自宅に籠城していたが、だんだんと食料は底をつき始め、とうとう冷蔵庫が空になった。食べれるものと言えば、大量のマヨネーズくらいしかない。しかし、わたしはマヨネーズを食べると、胃が痛くなってしまう。だからといって、町内のゾンビが押し寄せている団地の塀の外を、出ることもできない。
そこで、残っていた鎮痛剤、パラセタモールを砕いて混ぜ、“パラセタネーズ”を作った。これで、マヨネーズ食べたとしても、胃痛が緩和されるだろう。舐めてみたが、しばらくしても体調は安定していた。
それだけ食べるわけにもいかないので、団地の公園に降りると、生えている草にパラセタモール入りマヨネーズを付けて、片っ端から味見してみた。
ブーゲンビリアが意外と食べられる…と思ったその時、背後からゾンビに襲われた。塀に群がっている大群の上を、登って入ってきた奴がいたのだ。
わたしはとっさに、パラセタネーズで目つぶしを試みた。が、その照準はずれ、ゾンビの口に入ってしまった。途端、ゾンビはパタリと倒れて動かなくなった。
どうやら、パラセタネーズでゾンビを倒すことができるらしい。
わたしは家に飛んで帰ると、夏にプールで遊んだマシンガンタイプの水鉄砲を引っ張り出してきて、タンクにありったけのパラセタネーズを詰め込んだ。齧られた時のために、念のため肌にもたっぷり刷り込んだ方がいいだろう。
さあ、ゾンビ狩りの始まりだ。
(マヨネーズ、パラセタモール、たくさん(量))
7.2 イチゴのけなげ
息子が大事にしているチューインガムが、病気になってしまった。
ピンク色のつやつやした、イチゴ味のガムで、彼の大のお気に入りだった。それが数日まえからだんだんと色が悪くなり、今日はとうとう緑色になってしまったのだ。しかも、ミントのにおいまでしてきている。
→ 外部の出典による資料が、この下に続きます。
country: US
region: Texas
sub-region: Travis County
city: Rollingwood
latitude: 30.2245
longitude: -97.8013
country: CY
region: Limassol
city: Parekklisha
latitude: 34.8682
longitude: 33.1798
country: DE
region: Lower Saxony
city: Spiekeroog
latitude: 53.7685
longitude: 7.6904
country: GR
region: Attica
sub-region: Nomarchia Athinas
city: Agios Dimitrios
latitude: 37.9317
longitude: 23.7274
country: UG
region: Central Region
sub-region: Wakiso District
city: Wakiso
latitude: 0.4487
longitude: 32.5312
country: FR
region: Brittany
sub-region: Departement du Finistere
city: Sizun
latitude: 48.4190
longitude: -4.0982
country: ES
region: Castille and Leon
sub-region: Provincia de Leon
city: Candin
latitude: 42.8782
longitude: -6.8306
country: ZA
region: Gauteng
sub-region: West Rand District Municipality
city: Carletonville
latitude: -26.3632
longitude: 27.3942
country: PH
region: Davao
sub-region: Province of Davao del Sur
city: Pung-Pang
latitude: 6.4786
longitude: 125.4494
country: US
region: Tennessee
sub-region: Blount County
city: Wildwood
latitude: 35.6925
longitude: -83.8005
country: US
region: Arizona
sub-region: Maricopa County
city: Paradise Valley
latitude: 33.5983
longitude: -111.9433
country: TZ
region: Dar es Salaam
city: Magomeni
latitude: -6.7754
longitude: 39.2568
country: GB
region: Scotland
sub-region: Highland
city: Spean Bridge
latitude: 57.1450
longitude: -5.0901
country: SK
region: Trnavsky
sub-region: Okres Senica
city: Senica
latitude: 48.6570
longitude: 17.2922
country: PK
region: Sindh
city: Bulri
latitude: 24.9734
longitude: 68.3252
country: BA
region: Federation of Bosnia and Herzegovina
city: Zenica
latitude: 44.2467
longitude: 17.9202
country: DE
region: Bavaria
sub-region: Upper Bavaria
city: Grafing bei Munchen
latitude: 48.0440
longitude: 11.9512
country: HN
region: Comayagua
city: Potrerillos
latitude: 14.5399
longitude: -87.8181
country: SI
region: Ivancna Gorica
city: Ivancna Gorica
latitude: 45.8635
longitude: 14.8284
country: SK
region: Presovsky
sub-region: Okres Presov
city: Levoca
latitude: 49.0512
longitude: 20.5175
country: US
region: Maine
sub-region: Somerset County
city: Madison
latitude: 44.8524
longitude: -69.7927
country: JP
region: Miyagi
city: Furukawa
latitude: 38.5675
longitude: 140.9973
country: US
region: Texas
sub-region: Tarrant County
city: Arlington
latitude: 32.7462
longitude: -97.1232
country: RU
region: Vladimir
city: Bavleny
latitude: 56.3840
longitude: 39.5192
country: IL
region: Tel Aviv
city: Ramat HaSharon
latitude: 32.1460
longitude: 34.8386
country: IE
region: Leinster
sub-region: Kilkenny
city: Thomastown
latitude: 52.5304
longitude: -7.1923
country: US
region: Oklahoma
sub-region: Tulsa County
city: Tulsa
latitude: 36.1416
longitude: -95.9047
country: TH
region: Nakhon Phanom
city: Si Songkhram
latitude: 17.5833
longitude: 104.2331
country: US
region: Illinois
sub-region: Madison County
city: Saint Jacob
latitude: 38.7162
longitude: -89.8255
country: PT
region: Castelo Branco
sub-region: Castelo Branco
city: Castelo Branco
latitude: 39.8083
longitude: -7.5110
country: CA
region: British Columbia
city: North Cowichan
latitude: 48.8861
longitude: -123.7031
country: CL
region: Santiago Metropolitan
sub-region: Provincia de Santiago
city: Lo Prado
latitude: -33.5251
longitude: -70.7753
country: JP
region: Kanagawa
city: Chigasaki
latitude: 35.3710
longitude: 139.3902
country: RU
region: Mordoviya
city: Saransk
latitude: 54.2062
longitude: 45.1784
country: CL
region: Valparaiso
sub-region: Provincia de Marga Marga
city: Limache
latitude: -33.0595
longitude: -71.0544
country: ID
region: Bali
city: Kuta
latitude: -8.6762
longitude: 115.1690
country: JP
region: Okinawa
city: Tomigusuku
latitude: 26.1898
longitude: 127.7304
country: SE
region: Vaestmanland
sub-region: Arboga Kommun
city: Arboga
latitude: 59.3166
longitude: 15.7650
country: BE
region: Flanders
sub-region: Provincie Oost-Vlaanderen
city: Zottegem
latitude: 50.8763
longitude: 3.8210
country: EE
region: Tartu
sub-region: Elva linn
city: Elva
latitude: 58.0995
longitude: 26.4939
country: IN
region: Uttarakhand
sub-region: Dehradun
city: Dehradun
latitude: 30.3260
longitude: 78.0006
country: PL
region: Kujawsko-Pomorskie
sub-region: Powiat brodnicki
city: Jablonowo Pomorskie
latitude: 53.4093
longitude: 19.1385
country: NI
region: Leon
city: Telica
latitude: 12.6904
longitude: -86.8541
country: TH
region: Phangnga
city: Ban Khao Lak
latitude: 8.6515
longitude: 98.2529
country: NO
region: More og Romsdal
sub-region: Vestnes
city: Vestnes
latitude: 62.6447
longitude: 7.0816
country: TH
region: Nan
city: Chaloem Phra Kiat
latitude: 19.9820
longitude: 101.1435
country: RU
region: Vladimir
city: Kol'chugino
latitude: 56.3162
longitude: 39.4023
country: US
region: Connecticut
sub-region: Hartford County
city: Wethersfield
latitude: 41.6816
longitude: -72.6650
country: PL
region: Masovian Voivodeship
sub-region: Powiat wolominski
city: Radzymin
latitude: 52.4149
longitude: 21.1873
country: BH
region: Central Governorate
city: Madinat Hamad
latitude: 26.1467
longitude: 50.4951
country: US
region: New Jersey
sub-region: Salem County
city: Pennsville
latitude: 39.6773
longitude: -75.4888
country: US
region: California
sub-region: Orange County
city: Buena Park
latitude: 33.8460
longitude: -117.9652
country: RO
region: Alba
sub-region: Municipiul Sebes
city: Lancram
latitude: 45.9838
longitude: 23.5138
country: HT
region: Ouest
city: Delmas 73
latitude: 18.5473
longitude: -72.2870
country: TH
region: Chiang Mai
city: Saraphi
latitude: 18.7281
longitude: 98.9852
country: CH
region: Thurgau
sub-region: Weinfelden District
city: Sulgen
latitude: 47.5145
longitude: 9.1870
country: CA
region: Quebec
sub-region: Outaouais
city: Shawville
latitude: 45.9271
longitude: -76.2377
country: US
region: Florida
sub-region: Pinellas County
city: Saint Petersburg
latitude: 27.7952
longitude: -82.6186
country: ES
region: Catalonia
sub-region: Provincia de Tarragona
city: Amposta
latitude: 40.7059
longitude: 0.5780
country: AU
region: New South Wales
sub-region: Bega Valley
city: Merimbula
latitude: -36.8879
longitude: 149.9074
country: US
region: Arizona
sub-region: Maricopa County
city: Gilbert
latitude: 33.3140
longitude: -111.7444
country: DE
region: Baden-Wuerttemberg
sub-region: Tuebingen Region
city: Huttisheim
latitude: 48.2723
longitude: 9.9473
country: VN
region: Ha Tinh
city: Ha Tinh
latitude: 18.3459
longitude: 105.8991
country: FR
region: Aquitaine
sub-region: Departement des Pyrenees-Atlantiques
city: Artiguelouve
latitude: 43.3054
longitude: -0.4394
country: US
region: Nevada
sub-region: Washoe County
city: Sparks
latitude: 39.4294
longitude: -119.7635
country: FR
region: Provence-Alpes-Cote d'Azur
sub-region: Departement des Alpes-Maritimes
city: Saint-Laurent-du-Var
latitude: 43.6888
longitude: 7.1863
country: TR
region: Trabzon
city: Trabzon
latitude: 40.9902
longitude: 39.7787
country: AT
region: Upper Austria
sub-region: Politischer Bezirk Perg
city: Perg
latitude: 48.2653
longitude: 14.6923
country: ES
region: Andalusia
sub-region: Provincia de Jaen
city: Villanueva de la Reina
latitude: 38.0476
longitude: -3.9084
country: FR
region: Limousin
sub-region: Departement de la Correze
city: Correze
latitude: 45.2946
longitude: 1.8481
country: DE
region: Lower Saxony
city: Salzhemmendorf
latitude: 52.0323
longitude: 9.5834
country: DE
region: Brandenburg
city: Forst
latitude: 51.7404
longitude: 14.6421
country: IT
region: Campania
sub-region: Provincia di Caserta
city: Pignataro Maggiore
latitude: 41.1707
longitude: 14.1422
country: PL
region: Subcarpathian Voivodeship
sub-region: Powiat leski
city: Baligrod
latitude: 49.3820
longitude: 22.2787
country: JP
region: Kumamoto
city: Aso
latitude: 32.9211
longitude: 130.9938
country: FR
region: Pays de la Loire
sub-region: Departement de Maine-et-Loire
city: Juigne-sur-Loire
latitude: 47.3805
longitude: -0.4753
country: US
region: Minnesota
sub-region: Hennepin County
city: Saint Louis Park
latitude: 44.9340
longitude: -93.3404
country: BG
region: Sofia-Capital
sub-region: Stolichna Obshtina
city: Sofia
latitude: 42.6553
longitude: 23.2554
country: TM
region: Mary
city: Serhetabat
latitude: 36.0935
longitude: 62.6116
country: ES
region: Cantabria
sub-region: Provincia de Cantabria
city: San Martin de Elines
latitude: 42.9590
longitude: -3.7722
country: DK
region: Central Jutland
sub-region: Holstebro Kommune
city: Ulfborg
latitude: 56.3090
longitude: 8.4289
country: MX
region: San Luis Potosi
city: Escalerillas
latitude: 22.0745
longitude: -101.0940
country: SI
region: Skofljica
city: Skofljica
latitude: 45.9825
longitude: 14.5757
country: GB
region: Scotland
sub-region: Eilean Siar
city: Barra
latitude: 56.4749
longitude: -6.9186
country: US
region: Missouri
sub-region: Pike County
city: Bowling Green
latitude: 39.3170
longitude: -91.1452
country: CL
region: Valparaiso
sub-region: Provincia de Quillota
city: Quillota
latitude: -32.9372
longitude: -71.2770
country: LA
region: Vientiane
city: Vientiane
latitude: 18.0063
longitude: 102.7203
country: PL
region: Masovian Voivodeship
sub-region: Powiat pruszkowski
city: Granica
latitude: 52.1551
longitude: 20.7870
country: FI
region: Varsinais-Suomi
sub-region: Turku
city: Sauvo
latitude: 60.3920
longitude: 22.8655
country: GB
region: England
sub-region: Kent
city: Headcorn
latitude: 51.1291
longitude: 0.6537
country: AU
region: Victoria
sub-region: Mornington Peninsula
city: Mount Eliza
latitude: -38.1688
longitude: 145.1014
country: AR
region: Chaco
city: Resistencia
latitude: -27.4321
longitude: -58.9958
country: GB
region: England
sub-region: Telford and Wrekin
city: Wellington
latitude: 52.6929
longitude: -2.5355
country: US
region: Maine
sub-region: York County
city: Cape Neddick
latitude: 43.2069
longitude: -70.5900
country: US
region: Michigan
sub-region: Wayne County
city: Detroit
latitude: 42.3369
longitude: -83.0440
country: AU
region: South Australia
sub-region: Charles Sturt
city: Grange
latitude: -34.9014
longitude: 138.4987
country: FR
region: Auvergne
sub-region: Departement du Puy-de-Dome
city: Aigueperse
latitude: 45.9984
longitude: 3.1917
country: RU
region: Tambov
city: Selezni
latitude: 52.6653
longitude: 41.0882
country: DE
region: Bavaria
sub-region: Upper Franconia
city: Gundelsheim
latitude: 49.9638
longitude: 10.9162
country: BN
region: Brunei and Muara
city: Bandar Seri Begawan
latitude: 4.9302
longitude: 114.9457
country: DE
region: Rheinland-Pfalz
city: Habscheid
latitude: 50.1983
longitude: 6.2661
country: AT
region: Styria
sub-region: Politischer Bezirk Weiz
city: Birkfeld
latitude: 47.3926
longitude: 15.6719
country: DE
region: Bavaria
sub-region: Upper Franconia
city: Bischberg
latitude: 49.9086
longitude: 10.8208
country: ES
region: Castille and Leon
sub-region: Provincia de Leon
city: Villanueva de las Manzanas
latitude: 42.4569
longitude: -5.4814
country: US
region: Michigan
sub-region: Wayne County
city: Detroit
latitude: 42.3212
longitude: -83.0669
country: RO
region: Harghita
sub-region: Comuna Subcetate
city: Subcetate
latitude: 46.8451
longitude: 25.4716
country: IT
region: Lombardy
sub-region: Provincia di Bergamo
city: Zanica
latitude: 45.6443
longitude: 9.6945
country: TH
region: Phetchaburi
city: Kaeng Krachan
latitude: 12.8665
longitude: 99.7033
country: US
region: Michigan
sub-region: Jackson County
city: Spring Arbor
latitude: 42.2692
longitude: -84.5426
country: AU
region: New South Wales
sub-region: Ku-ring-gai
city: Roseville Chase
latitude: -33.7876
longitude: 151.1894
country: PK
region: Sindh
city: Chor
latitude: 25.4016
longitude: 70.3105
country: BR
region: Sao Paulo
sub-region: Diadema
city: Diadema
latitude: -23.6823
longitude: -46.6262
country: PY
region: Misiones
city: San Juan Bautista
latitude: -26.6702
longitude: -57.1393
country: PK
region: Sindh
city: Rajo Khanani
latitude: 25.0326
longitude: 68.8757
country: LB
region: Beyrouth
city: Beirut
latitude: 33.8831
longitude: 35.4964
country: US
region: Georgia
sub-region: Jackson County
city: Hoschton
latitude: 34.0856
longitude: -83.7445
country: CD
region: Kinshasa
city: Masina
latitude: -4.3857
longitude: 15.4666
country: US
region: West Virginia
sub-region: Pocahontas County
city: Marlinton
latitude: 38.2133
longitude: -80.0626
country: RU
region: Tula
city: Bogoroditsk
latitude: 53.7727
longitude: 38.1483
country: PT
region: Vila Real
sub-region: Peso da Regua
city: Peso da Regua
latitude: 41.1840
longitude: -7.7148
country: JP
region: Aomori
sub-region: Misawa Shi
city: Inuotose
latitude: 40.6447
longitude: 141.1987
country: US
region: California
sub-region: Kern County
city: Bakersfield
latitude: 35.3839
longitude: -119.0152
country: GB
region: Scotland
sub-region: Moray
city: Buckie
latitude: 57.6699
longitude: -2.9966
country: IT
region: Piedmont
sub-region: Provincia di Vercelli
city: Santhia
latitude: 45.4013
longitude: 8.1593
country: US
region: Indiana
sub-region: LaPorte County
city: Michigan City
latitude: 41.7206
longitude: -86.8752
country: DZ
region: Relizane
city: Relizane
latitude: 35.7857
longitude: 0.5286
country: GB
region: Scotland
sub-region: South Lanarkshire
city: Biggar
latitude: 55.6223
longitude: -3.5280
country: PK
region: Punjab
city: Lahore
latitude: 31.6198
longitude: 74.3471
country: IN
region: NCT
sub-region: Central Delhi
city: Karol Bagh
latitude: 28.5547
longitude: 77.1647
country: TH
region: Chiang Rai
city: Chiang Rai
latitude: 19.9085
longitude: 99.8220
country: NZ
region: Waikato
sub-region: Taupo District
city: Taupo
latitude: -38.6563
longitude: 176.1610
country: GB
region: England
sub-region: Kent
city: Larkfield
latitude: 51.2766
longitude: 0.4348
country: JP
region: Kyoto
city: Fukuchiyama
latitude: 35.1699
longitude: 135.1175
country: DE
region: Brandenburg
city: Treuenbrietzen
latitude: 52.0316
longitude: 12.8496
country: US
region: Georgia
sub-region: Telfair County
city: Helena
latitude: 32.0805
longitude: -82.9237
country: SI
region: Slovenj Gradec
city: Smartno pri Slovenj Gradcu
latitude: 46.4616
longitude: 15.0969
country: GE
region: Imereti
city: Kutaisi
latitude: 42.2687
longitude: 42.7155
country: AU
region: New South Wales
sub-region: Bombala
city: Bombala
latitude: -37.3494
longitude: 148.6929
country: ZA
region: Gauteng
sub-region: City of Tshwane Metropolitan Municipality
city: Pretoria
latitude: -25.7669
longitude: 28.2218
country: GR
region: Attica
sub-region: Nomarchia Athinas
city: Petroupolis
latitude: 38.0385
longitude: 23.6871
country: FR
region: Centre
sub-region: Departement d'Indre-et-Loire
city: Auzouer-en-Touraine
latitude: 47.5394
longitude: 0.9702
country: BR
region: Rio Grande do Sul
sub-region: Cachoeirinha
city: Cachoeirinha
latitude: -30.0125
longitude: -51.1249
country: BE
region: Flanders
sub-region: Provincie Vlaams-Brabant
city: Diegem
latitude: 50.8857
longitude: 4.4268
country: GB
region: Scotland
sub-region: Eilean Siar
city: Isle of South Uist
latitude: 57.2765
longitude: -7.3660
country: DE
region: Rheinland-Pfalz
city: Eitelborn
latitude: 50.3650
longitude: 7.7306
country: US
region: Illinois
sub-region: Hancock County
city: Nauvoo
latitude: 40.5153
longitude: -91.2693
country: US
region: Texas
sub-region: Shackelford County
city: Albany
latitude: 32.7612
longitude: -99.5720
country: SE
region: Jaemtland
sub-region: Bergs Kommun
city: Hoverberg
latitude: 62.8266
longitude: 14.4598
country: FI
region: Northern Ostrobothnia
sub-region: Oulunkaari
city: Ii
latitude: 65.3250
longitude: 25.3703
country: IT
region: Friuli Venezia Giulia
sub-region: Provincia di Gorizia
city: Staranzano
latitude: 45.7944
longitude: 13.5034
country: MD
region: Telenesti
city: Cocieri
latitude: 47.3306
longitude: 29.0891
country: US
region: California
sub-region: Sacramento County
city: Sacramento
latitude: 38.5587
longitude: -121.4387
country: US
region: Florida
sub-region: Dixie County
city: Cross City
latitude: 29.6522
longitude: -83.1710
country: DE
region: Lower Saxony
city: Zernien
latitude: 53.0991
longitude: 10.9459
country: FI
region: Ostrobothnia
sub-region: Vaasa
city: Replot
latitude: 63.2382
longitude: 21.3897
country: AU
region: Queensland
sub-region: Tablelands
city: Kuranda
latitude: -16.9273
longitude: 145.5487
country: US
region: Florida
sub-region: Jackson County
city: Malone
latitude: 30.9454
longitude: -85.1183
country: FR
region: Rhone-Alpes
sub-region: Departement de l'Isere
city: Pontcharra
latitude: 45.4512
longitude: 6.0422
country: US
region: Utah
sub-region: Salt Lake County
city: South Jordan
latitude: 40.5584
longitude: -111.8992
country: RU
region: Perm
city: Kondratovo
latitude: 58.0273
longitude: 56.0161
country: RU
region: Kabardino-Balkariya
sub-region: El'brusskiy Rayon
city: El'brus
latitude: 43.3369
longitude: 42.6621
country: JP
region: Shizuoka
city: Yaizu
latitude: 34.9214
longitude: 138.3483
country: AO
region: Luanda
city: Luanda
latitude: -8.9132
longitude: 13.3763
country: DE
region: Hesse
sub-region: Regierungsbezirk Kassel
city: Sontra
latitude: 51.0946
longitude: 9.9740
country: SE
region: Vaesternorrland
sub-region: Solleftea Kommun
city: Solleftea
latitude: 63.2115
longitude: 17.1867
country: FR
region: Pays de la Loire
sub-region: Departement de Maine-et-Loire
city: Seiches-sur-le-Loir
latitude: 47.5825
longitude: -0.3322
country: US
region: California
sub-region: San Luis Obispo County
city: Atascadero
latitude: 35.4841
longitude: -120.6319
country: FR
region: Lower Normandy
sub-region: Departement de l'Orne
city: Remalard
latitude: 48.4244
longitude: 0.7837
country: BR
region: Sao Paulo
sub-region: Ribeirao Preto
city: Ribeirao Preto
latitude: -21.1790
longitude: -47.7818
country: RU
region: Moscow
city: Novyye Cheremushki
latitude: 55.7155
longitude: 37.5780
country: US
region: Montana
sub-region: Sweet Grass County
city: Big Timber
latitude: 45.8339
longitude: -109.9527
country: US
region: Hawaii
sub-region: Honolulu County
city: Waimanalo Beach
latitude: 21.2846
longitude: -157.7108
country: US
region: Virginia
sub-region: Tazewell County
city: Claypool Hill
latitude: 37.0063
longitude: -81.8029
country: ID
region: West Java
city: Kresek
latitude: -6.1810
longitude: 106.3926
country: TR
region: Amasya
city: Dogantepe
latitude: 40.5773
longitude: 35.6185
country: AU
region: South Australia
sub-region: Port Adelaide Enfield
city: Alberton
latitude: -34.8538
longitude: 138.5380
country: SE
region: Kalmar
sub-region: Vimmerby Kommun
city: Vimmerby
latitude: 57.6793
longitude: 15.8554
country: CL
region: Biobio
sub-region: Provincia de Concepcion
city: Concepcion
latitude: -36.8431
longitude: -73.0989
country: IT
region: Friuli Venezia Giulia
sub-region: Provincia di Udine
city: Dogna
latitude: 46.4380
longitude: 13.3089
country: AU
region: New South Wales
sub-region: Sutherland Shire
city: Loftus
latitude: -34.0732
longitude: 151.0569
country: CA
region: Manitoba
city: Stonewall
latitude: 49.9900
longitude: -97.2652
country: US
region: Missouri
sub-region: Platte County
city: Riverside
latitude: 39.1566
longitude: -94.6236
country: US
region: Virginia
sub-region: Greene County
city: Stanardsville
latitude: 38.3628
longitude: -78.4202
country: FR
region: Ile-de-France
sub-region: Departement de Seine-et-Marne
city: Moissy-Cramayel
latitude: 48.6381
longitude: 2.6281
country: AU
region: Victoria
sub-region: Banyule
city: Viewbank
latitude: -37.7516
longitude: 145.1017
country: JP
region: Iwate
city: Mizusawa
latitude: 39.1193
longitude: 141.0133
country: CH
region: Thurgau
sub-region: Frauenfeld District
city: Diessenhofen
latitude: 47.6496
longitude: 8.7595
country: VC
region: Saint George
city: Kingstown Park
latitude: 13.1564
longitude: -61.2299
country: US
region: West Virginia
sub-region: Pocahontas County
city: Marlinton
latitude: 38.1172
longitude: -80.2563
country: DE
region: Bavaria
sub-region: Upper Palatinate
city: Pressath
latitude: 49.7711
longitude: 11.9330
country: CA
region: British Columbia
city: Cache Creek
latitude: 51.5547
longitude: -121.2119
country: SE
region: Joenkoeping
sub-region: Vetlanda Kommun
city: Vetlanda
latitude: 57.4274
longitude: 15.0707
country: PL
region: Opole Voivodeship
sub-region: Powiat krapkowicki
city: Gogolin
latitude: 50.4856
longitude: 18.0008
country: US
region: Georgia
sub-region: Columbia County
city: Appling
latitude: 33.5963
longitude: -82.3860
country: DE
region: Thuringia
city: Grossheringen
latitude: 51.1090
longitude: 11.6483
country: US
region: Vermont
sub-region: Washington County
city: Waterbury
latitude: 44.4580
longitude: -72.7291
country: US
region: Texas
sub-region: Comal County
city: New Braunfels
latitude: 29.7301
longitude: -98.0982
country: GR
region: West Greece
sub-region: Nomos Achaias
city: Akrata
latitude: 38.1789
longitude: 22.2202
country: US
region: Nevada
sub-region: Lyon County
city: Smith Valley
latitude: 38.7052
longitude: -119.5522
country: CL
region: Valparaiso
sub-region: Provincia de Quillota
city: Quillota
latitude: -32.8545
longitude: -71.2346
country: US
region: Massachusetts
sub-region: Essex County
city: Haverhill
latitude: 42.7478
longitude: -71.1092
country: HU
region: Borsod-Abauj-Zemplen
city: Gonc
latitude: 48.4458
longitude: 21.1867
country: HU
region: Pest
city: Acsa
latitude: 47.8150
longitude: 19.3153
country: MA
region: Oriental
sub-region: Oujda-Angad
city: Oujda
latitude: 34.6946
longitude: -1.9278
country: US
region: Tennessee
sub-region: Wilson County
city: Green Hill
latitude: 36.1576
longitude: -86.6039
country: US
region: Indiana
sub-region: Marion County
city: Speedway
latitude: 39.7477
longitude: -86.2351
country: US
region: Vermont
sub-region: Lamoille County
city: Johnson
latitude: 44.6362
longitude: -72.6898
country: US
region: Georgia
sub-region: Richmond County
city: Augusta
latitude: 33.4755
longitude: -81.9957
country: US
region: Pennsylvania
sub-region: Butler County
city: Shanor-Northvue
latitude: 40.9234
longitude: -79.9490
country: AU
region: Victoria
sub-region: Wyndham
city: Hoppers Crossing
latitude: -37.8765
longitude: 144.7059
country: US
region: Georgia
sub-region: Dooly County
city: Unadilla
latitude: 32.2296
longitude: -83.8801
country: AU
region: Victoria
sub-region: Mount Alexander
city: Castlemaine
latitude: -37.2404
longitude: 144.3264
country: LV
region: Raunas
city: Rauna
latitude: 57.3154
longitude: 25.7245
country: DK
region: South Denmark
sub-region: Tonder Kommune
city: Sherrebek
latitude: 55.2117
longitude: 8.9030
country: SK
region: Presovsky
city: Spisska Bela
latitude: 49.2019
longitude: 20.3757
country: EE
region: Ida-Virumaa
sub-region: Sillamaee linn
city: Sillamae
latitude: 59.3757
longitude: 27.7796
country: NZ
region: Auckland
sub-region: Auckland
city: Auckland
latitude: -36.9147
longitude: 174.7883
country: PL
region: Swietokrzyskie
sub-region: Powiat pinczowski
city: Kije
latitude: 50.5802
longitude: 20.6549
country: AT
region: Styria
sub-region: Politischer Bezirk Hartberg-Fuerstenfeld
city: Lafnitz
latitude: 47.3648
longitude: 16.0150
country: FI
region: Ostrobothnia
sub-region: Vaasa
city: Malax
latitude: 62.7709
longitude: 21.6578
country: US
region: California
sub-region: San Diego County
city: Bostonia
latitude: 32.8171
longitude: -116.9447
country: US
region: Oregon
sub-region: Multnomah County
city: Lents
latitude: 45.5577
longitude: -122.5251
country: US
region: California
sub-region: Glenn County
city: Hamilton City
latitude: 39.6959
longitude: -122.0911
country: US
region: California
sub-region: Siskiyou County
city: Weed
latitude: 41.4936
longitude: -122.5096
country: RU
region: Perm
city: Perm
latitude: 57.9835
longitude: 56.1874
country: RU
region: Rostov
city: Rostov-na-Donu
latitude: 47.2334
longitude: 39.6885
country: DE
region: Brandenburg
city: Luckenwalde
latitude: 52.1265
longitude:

わたしは息子をつれて薬局に行き、何かガムに効く薬はないかと尋ねた。
薬剤師はガムを一目見るなり、まずイチゴ味の熱さましシロップを持ってきたが、ガムは発熱はしていない。次にイチゴ味の歯磨き粉を持ってきたが、これらの症状は歯痛からくるものではないだろう。
どうも会話が成立していない。
このままでは埒が明かないので、わたしはガムを緊急病院に連れて行った。
そしてわかったのは、実は彼女が、イチゴガムではなかったということだった。
彼女は病気の予防のために毎日イチゴシロップを飲み、イチゴ味の歯磨き粉で歯を磨いていたのだ。更にミント臭も緑色も、彼女本来のものだという。そのピンクの外見は、化粧をしていただけだったのだ。
更に驚くべきことに、彼女はガムですらなかった。あろうことか、コーラボトルの破壊で悪名高き、あのソフトキャンディだったのだ。
お気の毒ですが…と始まった医者によるこの告知に、わたしは言葉もなく立ち尽くした。家で心配している息子に、この事実をどう伝えればよいのだろう。